- _TASK OBJECTIVE_
Pick out every line below that contains the string "this", and copy each one. Case counts, so a line with the string only in different capitalization doesn't qualify.

- _DATA EXTRACT_
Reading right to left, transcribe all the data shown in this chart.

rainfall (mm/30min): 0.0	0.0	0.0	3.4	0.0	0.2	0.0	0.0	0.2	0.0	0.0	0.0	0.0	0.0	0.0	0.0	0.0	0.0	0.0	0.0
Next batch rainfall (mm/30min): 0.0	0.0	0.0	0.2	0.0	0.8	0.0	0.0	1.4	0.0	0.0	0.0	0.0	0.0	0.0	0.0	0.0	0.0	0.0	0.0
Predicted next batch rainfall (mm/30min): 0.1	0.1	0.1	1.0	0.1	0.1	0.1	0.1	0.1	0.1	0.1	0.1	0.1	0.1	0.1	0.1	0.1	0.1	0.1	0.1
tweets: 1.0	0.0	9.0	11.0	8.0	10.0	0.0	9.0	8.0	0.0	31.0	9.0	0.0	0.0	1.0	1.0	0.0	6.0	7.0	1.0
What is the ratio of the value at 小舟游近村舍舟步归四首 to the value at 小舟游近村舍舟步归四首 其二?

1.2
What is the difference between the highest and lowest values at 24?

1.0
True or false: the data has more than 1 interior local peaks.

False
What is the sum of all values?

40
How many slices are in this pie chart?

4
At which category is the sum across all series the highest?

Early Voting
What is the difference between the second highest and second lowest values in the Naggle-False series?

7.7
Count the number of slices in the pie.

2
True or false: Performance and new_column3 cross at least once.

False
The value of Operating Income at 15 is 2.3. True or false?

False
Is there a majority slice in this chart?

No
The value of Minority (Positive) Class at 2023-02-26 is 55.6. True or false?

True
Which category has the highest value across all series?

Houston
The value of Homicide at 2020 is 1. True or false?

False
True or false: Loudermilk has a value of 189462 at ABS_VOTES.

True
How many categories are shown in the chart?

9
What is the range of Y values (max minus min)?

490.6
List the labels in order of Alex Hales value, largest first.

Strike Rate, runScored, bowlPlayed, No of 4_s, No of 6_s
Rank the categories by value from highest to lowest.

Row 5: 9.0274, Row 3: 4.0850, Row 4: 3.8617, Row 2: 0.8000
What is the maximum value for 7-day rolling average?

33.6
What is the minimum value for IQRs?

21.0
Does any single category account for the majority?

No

- _THE ANSWER_
Reading right to left, transcribe all the data shown in this chart.
How many slices are in this pie chart?
Is there a majority slice in this chart?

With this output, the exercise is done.